Keempat, Gerakan Sosial Lintas Bendera: Tanggap bencana, pemberdayaan ekonomi, dan kerja sosial bersama di bawah semboyan: “Islam untuk Semua.”.KH. Ahmad Dahlan berwasiat: “Jadilah manusia yang hidup untuk memberi manfaat bagi sesama.”
Kesempatan yang lain KH. Hasyim Asy’ari mengingatkan:”Siapa yang menolong manusia, maka Allah akan menolongnya.”
Kedua pesan itu sejatinya berpadu dalam satu napas: rahmatan lil ‘alamin — Islam yang memberi manfaat tanpa sekat.
Harmonisasi dan Menjaga Arah Islam Indonesia
Di tengah arus globalisasi, Islam Indonesia sering dipuji dunia karena moderasinya.
Cendekiawan Muslim Prof. Azyumardi Azra pernah menyatakan: “NU dan Muhammadiyah adalah dua menara yang menopang Islam wasathiyah di Indonesia. Keduanya bukan pesaing, tetapi penafsir yang berbeda dari sumber yang sama.”

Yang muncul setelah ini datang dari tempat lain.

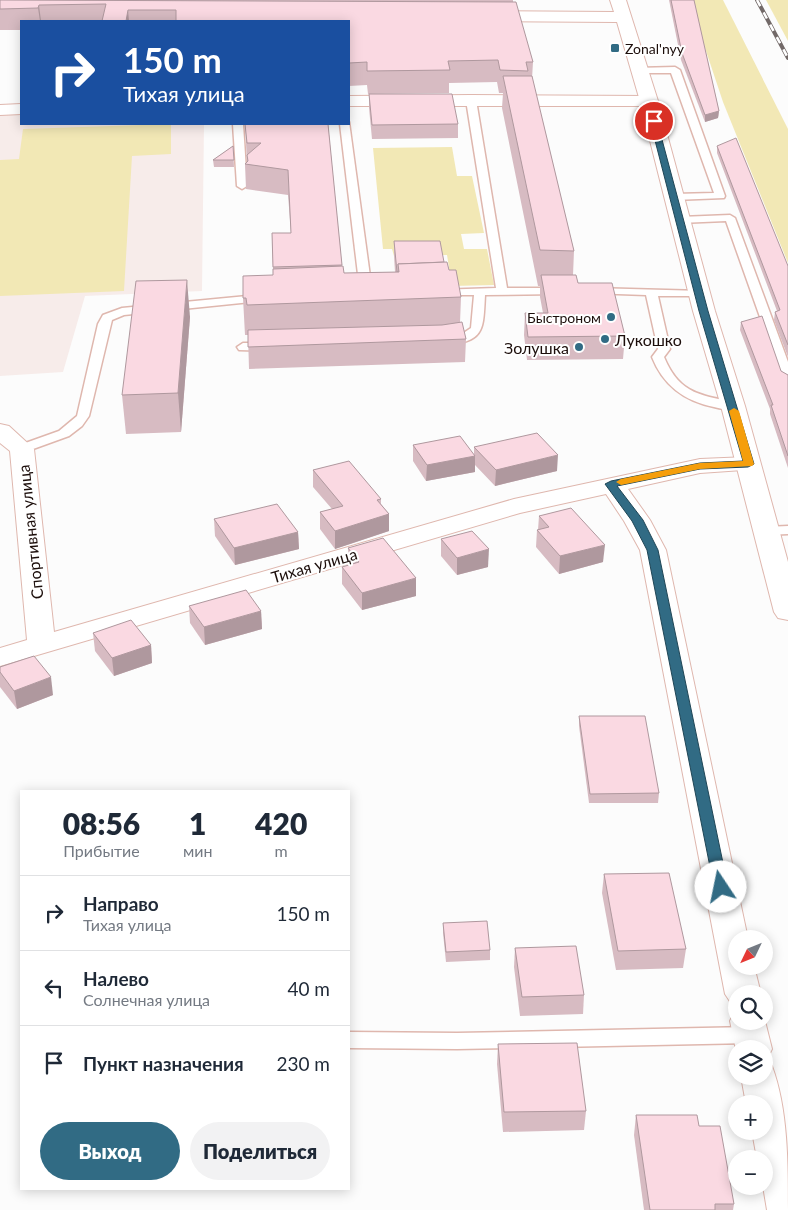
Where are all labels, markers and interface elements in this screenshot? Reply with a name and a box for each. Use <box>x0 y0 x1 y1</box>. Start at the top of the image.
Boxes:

Jika keduanya gagal menjaga ukhuwah, akan muncul kekosongan moral dalam kehidupan berbangsa. Namun jika mereka bersinergi, Islam Indonesia akan menjadi model peradaban dunia — Islam yang berpikir, berzikir, dan beramal saleh sekaligus.
Kaidah fiqih menyebut:“Dar’ul mafsadah muqaddamun ‘ala jalbil mashlahah”
(Mencegah kerusakan lebih diutamakan daripada meraih kemaslahatan). Maka, menghindari pertikaian antar-ormas adalah prioritas, karena perpecahan akan menimbulkan mafsadah yang jauh lebih besar bagi umat dan bangsa.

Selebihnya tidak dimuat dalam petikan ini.